In this brief article, we will answer the query, “Can you eat lavender oil?” with a thorough analysis of the health benefits and risks of lavender oil, along with some uses of lavender oil.
Can you eat lavender oil?
Yes, you can eat lavender oil but only in controlled amounts. Lavender oil is synthesized from the plants of lavender. It is safe to eat when eaten in moderate amounts, however, lavender poisoning can occur due to the excessive consumption of lavender oil.
Lavender oil consists of some of the ingredients which are poisonous such as linalool and linalyl acetate.
Lavender is a type of herb which is local to the mountainous regions of the Mediterranean and northern Africa.
Essential oil is produced from lavender. Lavender is grown according to the requirement of essential oil. Essential oil is extracted from distilling the flower spikes of some lavender species. This oil is used for different purposes such as in cosmetics and also for medicinal purposes.
Lavender oil is considered toxic for swallowing as compared to the plant from where it is extracted.
Fast facts on lavender
Some of the fast facts on lavender are as follows:
Lavender oil helps to treat several fungal infections, anxiety and wound healing.
Research and pieces of evidence have not shown yet the effectiveness of lavender against high blood pressure, depression, nausea, eczema, menstrual pain, and also in many other conditional factors.
Lavender is not an approved product by the Food and Drug Administration. There’s no approval till now to replace the prescribed medicines with lavender oil.
Uses of Lavender oil
Lavender is a herb that is used for healthy skin and to enhance the beauty factor. Lavender is also one of the key ingredients in many products such as shampoos and fragrances where it helps to purify the skin. It is available in different drug stores and can be purchased from over-the-counter (OTC).
Some of the versions of lavender are also being used in some versions of food products such as in baked goods to add flavour.
Some benefits of lavender oil
Lavender oil consists of anti-inflammatory and antiseptic properties that help to deal with bug bites and minor burns.

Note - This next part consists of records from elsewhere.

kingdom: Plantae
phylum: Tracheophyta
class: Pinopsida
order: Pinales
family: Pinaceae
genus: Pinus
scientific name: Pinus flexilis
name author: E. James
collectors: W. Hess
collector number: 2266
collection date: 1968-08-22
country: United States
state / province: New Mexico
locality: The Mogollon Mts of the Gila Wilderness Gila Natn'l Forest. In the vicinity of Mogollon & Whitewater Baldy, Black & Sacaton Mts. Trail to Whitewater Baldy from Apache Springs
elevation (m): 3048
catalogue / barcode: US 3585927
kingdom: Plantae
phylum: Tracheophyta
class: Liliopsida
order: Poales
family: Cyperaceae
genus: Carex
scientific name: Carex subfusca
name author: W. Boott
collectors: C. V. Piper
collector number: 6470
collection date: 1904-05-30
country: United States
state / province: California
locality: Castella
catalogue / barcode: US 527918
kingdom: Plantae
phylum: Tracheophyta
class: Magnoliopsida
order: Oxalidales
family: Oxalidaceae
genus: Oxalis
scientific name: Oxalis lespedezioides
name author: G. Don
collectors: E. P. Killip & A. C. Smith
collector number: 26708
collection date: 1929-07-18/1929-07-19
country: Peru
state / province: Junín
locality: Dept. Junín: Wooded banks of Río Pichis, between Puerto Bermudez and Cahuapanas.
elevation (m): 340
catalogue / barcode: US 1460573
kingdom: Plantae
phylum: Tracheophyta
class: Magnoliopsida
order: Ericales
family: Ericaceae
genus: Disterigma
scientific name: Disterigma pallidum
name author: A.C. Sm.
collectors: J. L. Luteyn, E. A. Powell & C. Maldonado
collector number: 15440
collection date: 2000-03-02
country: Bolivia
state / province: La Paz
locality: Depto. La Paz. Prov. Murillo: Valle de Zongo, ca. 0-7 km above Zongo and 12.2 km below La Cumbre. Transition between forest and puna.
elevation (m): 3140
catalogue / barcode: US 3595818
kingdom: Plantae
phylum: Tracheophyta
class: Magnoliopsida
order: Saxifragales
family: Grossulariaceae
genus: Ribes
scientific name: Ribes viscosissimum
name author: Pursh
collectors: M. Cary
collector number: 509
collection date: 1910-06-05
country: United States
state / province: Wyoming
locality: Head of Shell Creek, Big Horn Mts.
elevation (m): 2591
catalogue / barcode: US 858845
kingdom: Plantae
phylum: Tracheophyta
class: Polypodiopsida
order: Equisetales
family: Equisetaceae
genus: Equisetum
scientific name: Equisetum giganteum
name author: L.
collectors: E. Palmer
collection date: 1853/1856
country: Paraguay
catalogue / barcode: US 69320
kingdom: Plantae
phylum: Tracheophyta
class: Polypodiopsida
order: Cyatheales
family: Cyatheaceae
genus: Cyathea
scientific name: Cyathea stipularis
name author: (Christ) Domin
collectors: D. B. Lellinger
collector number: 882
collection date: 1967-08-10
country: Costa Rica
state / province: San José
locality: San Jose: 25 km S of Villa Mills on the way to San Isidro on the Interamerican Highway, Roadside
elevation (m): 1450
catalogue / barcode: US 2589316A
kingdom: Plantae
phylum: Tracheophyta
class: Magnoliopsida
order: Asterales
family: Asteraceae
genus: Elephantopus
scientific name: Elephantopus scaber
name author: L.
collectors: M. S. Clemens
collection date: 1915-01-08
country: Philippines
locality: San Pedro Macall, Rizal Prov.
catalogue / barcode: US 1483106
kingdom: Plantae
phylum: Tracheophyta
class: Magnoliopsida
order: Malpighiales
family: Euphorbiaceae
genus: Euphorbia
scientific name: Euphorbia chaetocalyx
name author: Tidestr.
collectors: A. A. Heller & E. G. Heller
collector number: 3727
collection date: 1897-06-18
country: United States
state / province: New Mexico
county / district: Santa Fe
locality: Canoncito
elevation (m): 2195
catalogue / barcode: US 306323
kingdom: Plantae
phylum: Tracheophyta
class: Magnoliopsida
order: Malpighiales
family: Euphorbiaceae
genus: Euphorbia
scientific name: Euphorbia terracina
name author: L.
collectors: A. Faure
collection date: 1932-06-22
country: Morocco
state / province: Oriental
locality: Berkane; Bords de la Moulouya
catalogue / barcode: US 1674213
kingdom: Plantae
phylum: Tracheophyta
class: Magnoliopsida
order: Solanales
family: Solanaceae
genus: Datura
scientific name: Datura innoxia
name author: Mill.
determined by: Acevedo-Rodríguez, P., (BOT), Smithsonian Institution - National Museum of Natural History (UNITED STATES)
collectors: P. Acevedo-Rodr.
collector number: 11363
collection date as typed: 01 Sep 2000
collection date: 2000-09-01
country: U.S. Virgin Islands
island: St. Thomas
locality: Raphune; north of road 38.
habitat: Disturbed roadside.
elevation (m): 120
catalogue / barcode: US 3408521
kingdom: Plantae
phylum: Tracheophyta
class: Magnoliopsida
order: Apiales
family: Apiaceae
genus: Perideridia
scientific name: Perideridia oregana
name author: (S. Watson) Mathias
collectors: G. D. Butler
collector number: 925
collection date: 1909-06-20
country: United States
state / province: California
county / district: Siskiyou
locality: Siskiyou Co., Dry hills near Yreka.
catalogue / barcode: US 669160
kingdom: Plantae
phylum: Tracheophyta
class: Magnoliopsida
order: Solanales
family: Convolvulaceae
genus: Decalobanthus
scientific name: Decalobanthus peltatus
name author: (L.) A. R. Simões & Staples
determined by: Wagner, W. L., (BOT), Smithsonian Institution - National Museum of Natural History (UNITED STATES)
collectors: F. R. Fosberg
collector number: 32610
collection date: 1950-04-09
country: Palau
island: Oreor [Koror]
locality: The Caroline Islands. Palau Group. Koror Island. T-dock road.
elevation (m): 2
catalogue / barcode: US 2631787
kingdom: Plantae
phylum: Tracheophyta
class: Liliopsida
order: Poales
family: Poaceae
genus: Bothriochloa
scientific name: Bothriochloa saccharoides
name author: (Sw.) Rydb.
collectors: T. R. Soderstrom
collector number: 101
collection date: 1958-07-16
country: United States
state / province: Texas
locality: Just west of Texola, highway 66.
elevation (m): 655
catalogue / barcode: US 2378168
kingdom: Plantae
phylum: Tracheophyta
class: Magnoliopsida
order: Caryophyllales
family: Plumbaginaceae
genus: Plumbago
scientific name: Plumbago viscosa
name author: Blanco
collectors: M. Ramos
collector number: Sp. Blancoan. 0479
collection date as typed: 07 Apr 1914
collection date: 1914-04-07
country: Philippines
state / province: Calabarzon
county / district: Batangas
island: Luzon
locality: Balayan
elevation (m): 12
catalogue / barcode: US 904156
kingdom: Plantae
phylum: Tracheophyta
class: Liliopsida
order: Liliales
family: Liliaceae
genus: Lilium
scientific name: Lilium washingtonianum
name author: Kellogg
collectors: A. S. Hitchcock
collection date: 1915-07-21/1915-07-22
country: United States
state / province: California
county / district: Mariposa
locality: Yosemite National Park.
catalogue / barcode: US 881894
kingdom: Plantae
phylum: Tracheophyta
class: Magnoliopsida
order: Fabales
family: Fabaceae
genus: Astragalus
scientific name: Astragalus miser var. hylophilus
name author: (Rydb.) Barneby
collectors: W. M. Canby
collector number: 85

Research also claimed that lavender is beneficial for treating issues such as insomnia, against anxiety issues, to get relief from depression, and it also deals with restlessness.
Lavender as a tea ingredient can boost our digestive system where it helps to minimize intestinal gas, vomiting, nausea, abdominal swelling, and upset stomach.
Furthermore, it reduces headache issues, toothaches, sprains, and sores. Lavender oil is also beneficial against hair loss problems.
Lavender oil could be effective against various fungal infections, as it is prescribed in one of the studies published in the Medical Microbiology Journal. Lavender oil is good in reducing antifungal-resistant infections.
It is also found in research that lavender oil is also a lethal product that can cause disease in the skin by using the strains of lavender.
It is observed in many studies that essential oil is distilled from the Lavandula which is one of the genera of lavender plants that play a vital role in the destruction of the fungal cell membranes.
Lavandula is a potent species shown by the study and it is also demonstrated about the Lavandula that it performs an antifungal activity on a large scale.
In Journal Evidence-Based Complementary and Alternative Medicine, one of the studies about wound healing is published comparing the several treatment effects against it.
Certain researchers compared the effects of Saline solution, transcutaneous electrical nerve stimulation (TENS), and lavender oil. These all were firstly used for rats in the laboratory.
The authors of the study noted and observed that wounds healed faster in the lavender oil and TENS as compared to the control groups. These observations recommended that lavender is one of the products which has a great effect on the healing of wounds.
Lavender is one of the possible ingredients that can be used to treat alopecia areata. Alopecia areata is one of the conditions of the patient in which hair is lost from a specific part of the body or the whole body.
Research indicated that lavender can enhance hair growth rate by almost up to 44 per cent after 7 months of treatment.
A recent study has described that using lavender oil on the back of mice helped in the growth of hair in almost four weeks.
In this brief article, we have provided an answer to the query, “Can you eat lavender oil?” with a thorough analysis of the health benefits and risks of lavender oil, along with some uses of lavender oil.